The Boston Globe‘s Joan Vennochi: “IF TUESDAY’S primaries unfold as expected, the brand-new Charlie Baker gets to run for governor against the same old Martha Coakley.

“Baker shed his tie, and with it — at least so far — any past mistakes. By simply opening his top shirt button, it seems, the tense, compassion-deprived Republican who lost to Governor Deval Patrick in 2010 reemerged as mellow everyman.

“Coakley is not so lucky. Her 2010 loss to Scott Brown still hangs around her neck, like an ugly Christmas cravat.”

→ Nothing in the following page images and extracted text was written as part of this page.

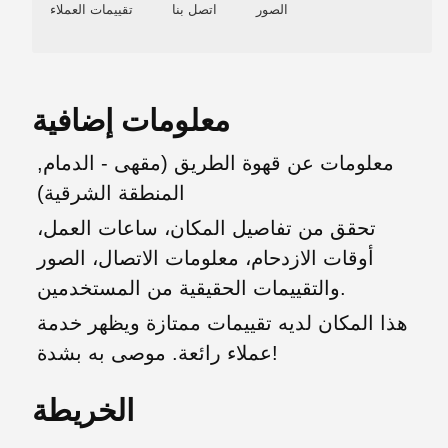
الصور
اتصل بنا
تقييمات العملاء
معلومات إضافية
معلومات عن قهوة الطريق (مقهى - الدمام,
المنطقة الشرقية)
تحقق من تفاصيل المكان، ساعات العمل،
أوقات الازدحام، معلومات الاتصال، الصور
والتقييمات الحقيقية من المستخدمين.
هذا المكان لديه تقييمات ممتازة ويظهر خدمة
عملاء رائعة. موصى به بشدة!
الخريطة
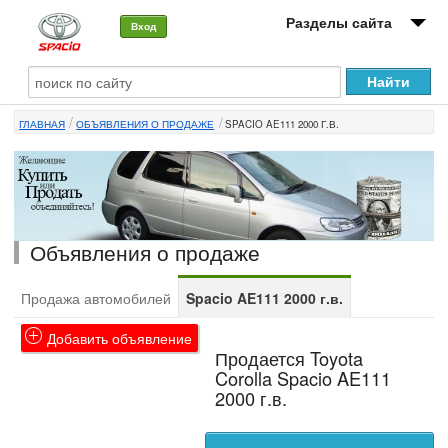
Разделы сайта
Вход
О машине
ГЛАВНАЯ
ОБЪЯВЛЕНИЯ О ПРОДАЖЕ
SPACIO AE111 2000 Г.В.
Автоклуб
Форумы
Сервисы и услуги
Объявления о продаже
Новости
Продажа автомобилей
Spacio AE111 2000 г.в.
Добавить объявление
Продается Toyota
Corolla Spacio AE111
2000 г.в.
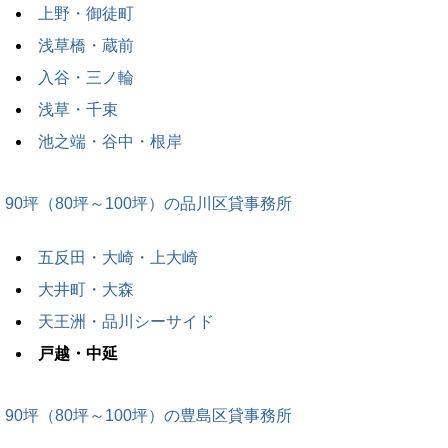
上野・御徒町
浅草橋・蔵前
入谷・三ノ輪
浅草・千束
池之端・谷中・根岸
90坪（80坪～100坪）の品川区貸事務所
五反田・大崎・上大崎
大井町・大森
天王洲・品川シーサイド
戸越・中延
90坪（80坪～100坪）の豊島区貸事務所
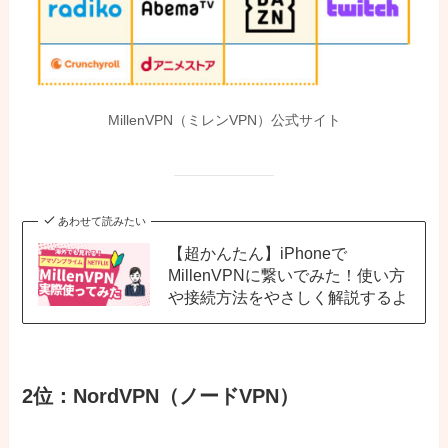
MillenVPN（ミレンVPN）公式サイト
あわせて読みたい
【超かんたん】iPhoneで
MillenVPNに繋いでみた！使い方
や接続方法をやさしく解説するよ
2位：NordVPN（ノードVPN）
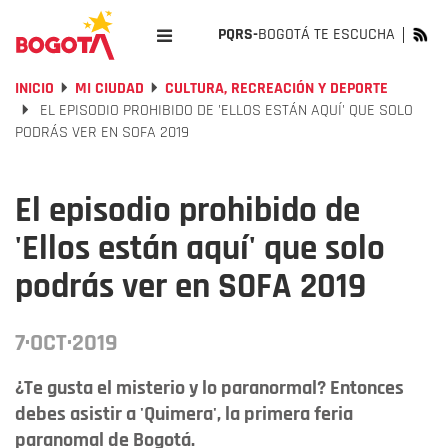
PQRS-
BOGOTÁ TE ESCUCHA
INICIO
MI CIUDAD
CULTURA, RECREACIÓN Y DEPORTE
EL EPISODIO PROHIBIDO DE 'ELLOS ESTÁN AQUÍ' QUE SOLO
PODRÁS VER EN SOFA 2019
El episodio prohibido de
'Ellos están aquí' que solo
podrás ver en SOFA 2019
7·OCT·2019
¿Te gusta el misterio y lo paranormal? Entonces
debes asistir a 'Quimera', la primera feria
paranomal de Bogotá.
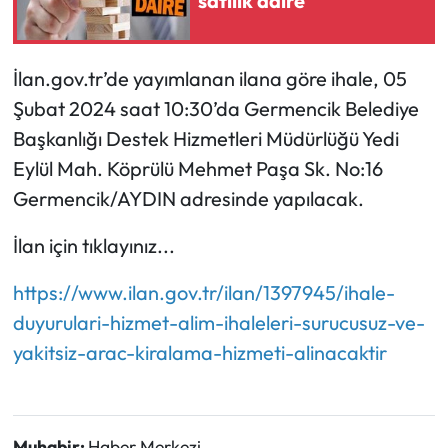
satılık daire
İlan.gov.tr’de yayımlanan ilana göre ihale, 05
Şubat 2024 saat 10:30’da Germencik Belediye
Başkanlığı Destek Hizmetleri Müdürlüğü Yedi
Eylül Mah. Köprülü Mehmet Paşa Sk. No:16
Germencik/AYDIN adresinde yapılacak.
İlan için tıklayınız...
https://www.ilan.gov.tr/ilan/1397945/ihale-
duyurulari-hizmet-alim-ihaleleri-surucusuz-ve-
yakitsiz-arac-kiralama-hizmeti-alinacaktir
Muhabir:
Haber Merkezi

“After eight years of Democratic control of the executive and legislative branches, it feels like pendulum time in Massachusetts. The primary hasn’t helped Coakley, either.”

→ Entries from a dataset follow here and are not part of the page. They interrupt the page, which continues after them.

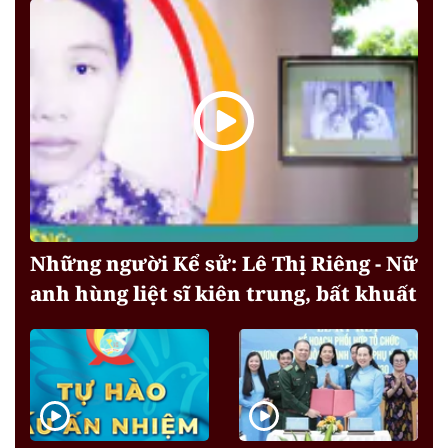
Những người Kể sử: Lê Thị Riêng - Nữ
anh hùng liệt sĩ kiên trung, bất khuất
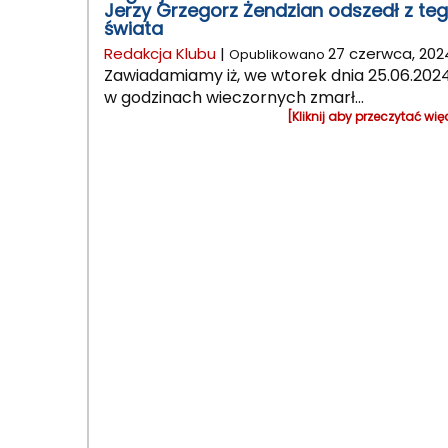
Jerzy Grzegorz Żendzian odszedł z te
świata
Redakcja Klubu
|
27 czerwca, 202
Opublikowano
Zawiadamiamy iż, we wtorek dnia 25.06.202
w godzinach wieczornych zmarł...
[Kliknij aby przeczytać wię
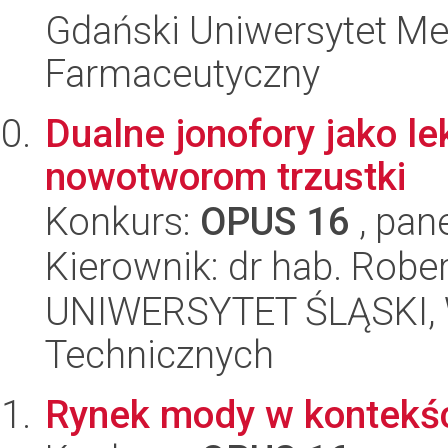
Gdański Uniwersytet Me
Farmaceutyczny
Dualne jonofory jako le
nowotworom trzustki
Konkurs:
OPUS 16
, pan
Kierownik: dr hab. Robe
UNIWERSYTET ŚLĄSKI, W
Technicznych
Rynek mody w kontekś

The New York Times: “But the magnitude of forfeiting ‘Teddy’s seat’ to the Republicans has loomed so large in the Massachusetts psyche, and among Democrats nationwide, that it has superseded her successes. ‘I’ll always be the woman who lost Ted Kennedy’s seat’”

The Berkshire Eagle: “Coakley has said she wants to win in part to erase memories of her defeat in a 2010 special election to fill the U.S. Senate seat vacated by the death of Sen. Edward M. ‘Ted’ Kennedy. Her comparatively weak showing among party regulars, officials and some activists — despite strong support in polls — is linked by most observers to that disappointing defeat to Republican Scott Brown.”